Наши поэты: Георгий Иванов. Ирина Одоевцева. Памяти Георгия Иванова | страница 2



Еще в Петербурге, до революции и даже до 1914 года, мне представлялось, что он весь в будущем и должен, как говорится, «найти себя». Самый воздух его стихов, особая и чудесная ладность их явно обещала нечто более значительное, чем тогдашние его темы и тот круг образов, которым он себя ограничивал. В многотомной советской «Истории русской литературы», обстоятельной и содержательной в своей чисто исторической части, но вздорной по отношению к современности, что-то сказано — на страницах об акмеизме — о фарфоровых чашках и безделушках, которые будто бы составляют предмет вдохновения Георгия Иванова. У меня нет книги под рукой, не могу процитировать точно, но за смысл ручаюсь. Конечно, фарфоровые безделушки — нарочитое преувеличение, тем более нелепое, что еще в России, до эмиграции, ивановские темы изменились, и составителям истории следовало бы об этом знать. Но действительно первые стихи Иванова — «Отплытие на остров Цитеру» и другие — были как-то нарядно и весело вещественны, без всякого прорыва в области иные. Отчасти это, может быть, и восхитило в них Гумилева, тогда начинавшего борьбу со всякими туманами и мистически расплывчатой тоской о недостижимом. Должно было восхитить его, впрочем, и то, к чему он был особенно чувствителен: безошибочность напева, возникновение поэзии именно из напева, независимо от логического содержания фразы, а вовсе не из поэтичности замысла. Стихи Иванова были вполне земными стихами, но ils creusaient le ciel — формула Бодлера: «la poesie le ciel» [1] — безотчетно и все очевиднее, нежели многие из тех стихов, где только о небе и говорится.

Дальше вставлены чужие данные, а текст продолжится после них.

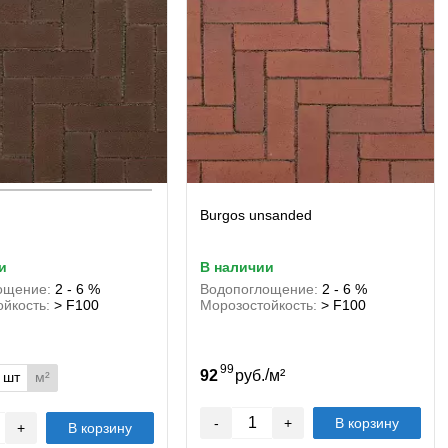
Burgos unsanded
и
в наличии
ощение:
2 - 6 %
Водопоглощение:
2 - 6 %
йкость:
> F100
Морозостойкость:
> F100
99
/
92
руб.
м²
шт
м²
-
+
В корзину
+
В корзину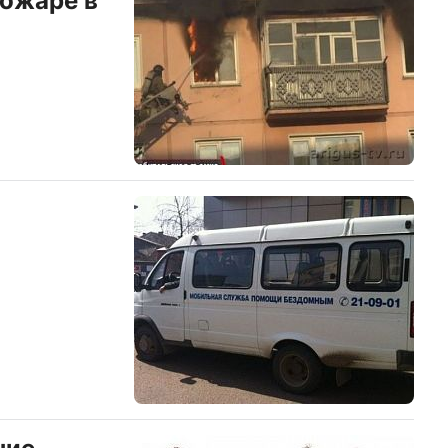
пожаре в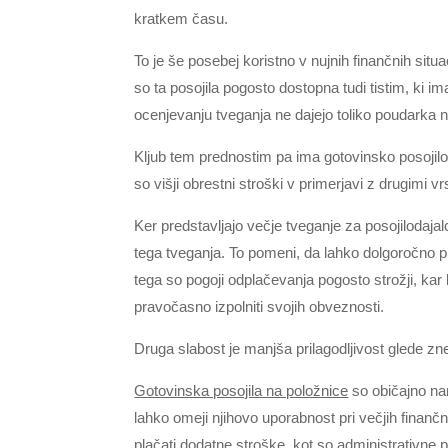
kratkem času.
To je še posebej koristno v nujnih finančnih situ
so ta posojila pogosto dostopna tudi tistim, ki im
ocenjevanju tveganja ne dajejo toliko poudarka na
Kljub tem prednostim pa ima gotovinsko posojilo 
so višji obrestni stroški v primerjavi z drugimi vr
Ker predstavljajo večje tveganje za posojilodajal
tega tveganja. To pomeni, da lahko dolgoročno pla
tega so pogoji odplačevanja pogosto strožji, ka
pravočasno izpolniti svojih obveznosti.
Druga slabost je manjša prilagodljivost glede zn
Gotovinska posojila na položnice
so običajno na
lahko omeji njihovo uporabnost pri večjih finanč
plačati dodatne stroške, kot so administrativne p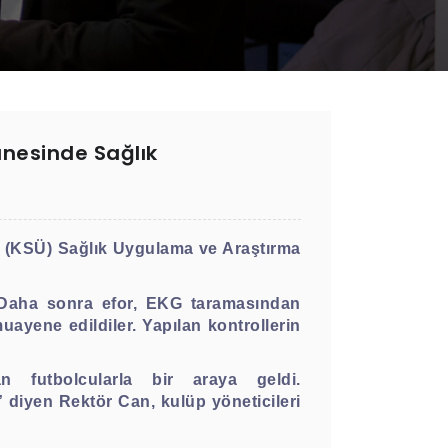
nesinde Sağlık
 (KSÜ) Sağlık Uygulama ve Araştırma
dı. Daha sonra efor, EKG taramasından
muayene edildiler. Yapılan kontrollerin
n futbolcularla bir araya geldi.
iyen Rektör Can, kulüp yöneticileri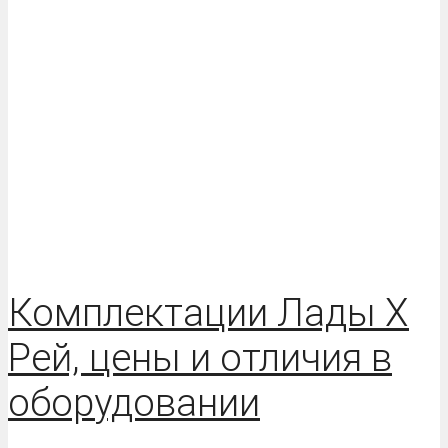
Комплектации Лады Х
Рей, цены и отличия в
оборудовании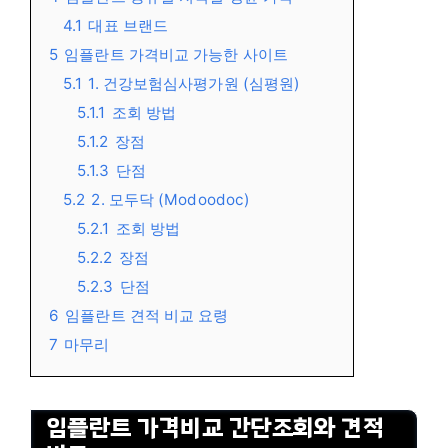
4.1
대표 브랜드
5
임플란트 가격비교 가능한 사이트
5.1
1. 건강보험심사평가원 (심평원)
5.1.1
조회 방법
5.1.2
장점
5.1.3
단점
5.2
2. 모두닥 (Modoodoc)
5.2.1
조회 방법
5.2.2
장점
5.2.3
단점
6
임플란트 견적 비교 요령
7
마무리
임플란트 가격비교 간단조회와 견적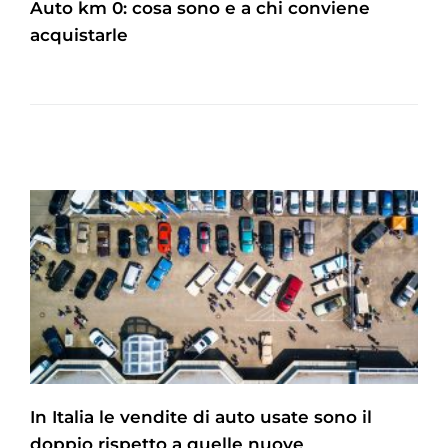
Auto km 0: cosa sono e a chi conviene
acquistarle
In Italia le vendite di auto usate sono il
doppio rispetto a quelle nuove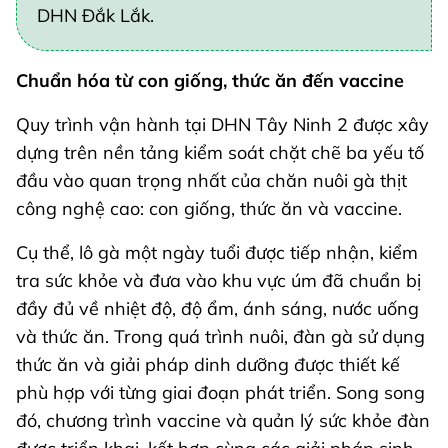
DHN Đắk Lắk.
Chuẩn hóa từ con giống, thức ăn đến vaccine
Quy trình vận hành tại DHN Tây Ninh 2 được xây
dựng trên nền tảng kiểm soát chặt chẽ ba yếu tố
đầu vào quan trọng nhất của chăn nuôi gà thịt
công nghệ cao: con giống, thức ăn và vaccine.
Cụ thể, lô gà một ngày tuổi được tiếp nhận, kiểm
tra sức khỏe và đưa vào khu vực úm đã chuẩn bị
đầy đủ về nhiệt độ, độ ẩm, ánh sáng, nước uống
và thức ăn. Trong quá trình nuôi, đàn gà sử dụng
thức ăn và giải pháp dinh dưỡng được thiết kế
phù hợp với từng giai đoạn phát triển. Song song
đó, chương trình vaccine và quản lý sức khỏe đàn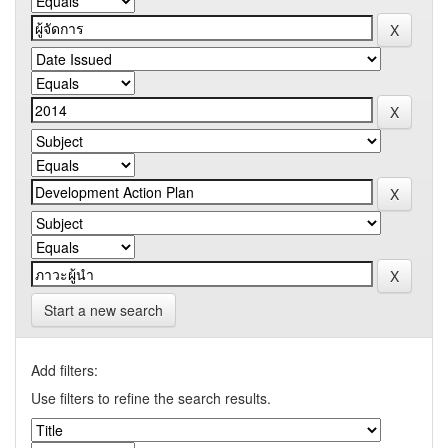
Start a new search
Add filters:
Use filters to refine the search results.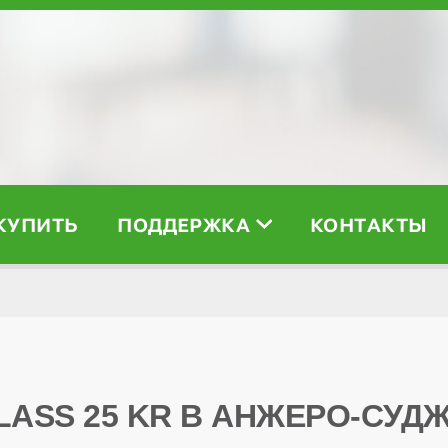
 КУПИТЬ
ПОДДЕРЖКА
КОНТАКТЫ
CLASS 25 KR В АНЖЕРО-СУД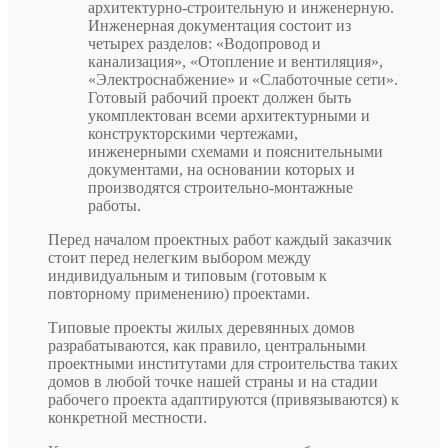
архитектурно-строительную и инженерную.
Инженерная документация состоит из
четырех разделов: «Водопровод и
канализация», «Отопление и вентиляция»,
«Электроснабжение» и «Слаботочные сети».
Готовый рабочий проект должен быть
укомплектован всеми архитектурными и
конструкторскими чертежами,
инженерными схемами и пояснительными
документами, на основании которых и
производятся строительно-монтажные
работы.
Перед началом проектных работ каждый заказчик
стоит перед нелегким выбором между
индивидуальным и типовым (готовым к
повторному применению) проектами.
Типовые проекты жилых деревянных домов
разрабатываются, как правило, центральными
проектными институтами для строительства таких
домов в любой точке нашей страны и на стадии
рабочего проекта адаптируются (привязываются) к
конкретной местности.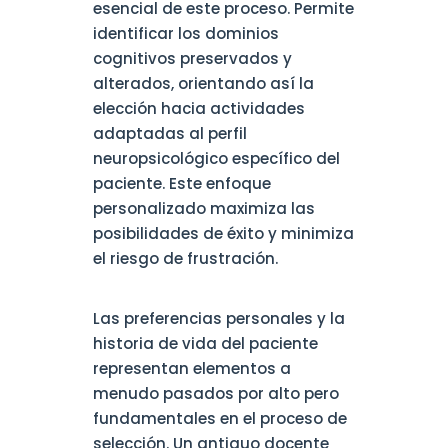
esencial de este proceso. Permite
identificar los dominios
cognitivos preservados y
alterados, orientando así la
elección hacia actividades
adaptadas al perfil
neuropsicológico específico del
paciente. Este enfoque
personalizado maximiza las
posibilidades de éxito y minimiza
el riesgo de frustración.
Las preferencias personales y la
historia de vida del paciente
representan elementos a
menudo pasados por alto pero
fundamentales en el proceso de
selección. Un antiguo docente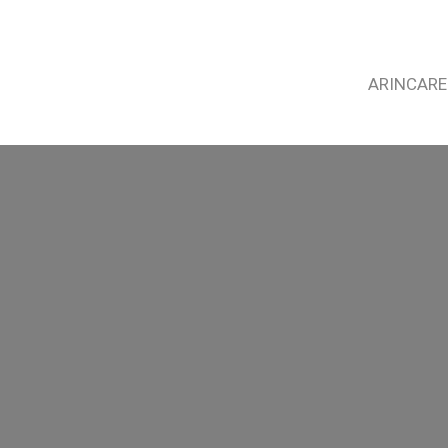
ARINCARE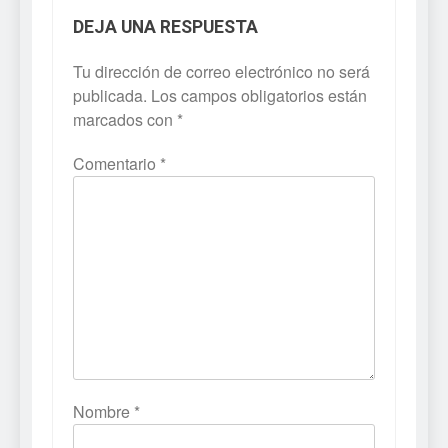
DEJA UNA RESPUESTA
Tu dirección de correo electrónico no será
publicada.
Los campos obligatorios están
marcados con
*
Comentario
*
Nombre
*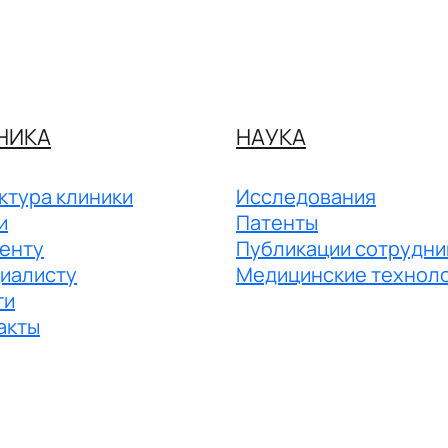
НИКА
НАУКА
ктура клиники
Исследования
и
Патенты
енту
Публикации сотрудни
иалисту
Медицинские технол
ги
акты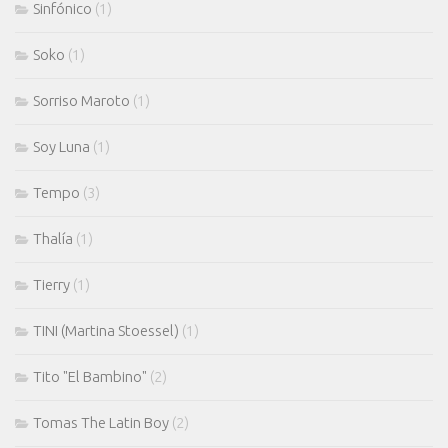
Sinfónico
(1)
Soko
(1)
Sorriso Maroto
(1)
Soy Luna
(1)
Tempo
(3)
Thalía
(1)
Tierry
(1)
TINI (Martina Stoessel)
(1)
Tito "El Bambino"
(2)
Tomas The Latin Boy
(2)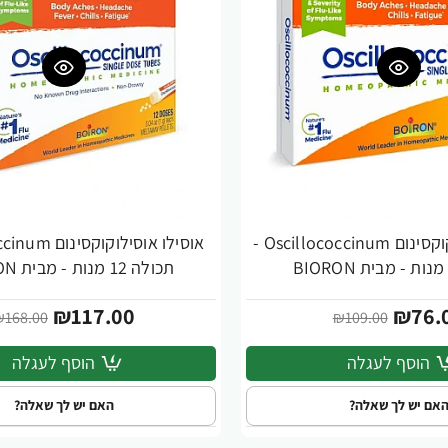
אוסילו אוסילוקוקסינום Oscillococcinum -
אוסילו אוסילוקו
-30%
תכולה 12 מנות - מבית BIORON
₪117.00
₪76.
₪168.00
₪109.00
הוסף לעגלה
הוסף לעגלה
אם יש לך שאלה?
האם יש לך שאלה?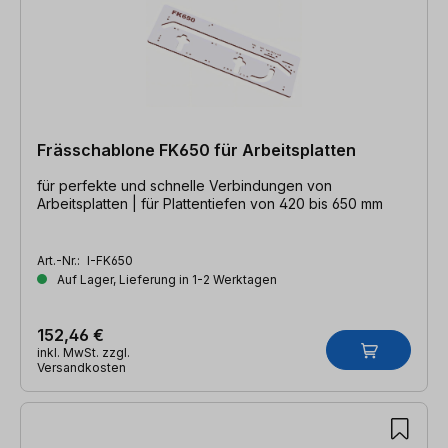
Frässchablone FK650 für Arbeitsplatten
für perfekte und schnelle Verbindungen von
Arbeitsplatten | für Plattentiefen von 420 bis 650 mm
Art.-Nr.:
I-FK650
Auf Lager, Lieferung in 1-2 Werktagen
152,46 €
inkl. MwSt. zzgl.
Versandkosten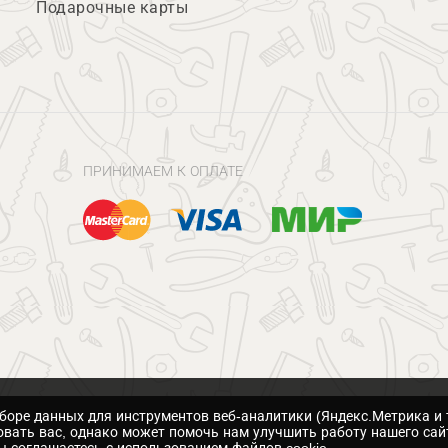
Подарочные карты
ПРИНИМАЕМ К ОПЛАТЕ
сборе данных для инструментов веб-аналитики (Яндекс.Метрика и 
вать вас, однако может помочь нам улучшить работу нашего сай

Вспоминаю сравнение. В те годы авиация была еще новинкой, и мы, в сущности, еще детьми, ездили весенними вечерами на какой-то пригородный аэродром, — кажется. Коломяжское шоссе — любоваться полетами смельчаков, кружившихся невысоко над землей на своих хрупких аппаратах с полотняными, большей частью двойными крыльями. Упадет или не упадет? Уверенности не было. Казалось, каждую минуту может упасть, и, если в отдалении пролетала птица, сразу угадывалась разница: птица упасть не может. Даже большие поэты не всегда в стихах своих дают почувствовать, что не сорвутся, не упадут, не исказят ритма, не подменят органически спаянной строфы словесной толчеей, которую можно счесть стихами лишь в силу наличия рифм и размера. У Иванова страховка от срыва всегда подразумевалась сама собой: он был птицей, а не машиной, в которой тут надо было бы что-то смазать, там подвинтить и скрепить. В горьковском афоризме хотелось, читая и в особенности слушая Иванова, сделать перестановку: «рожденный летать ползать не может».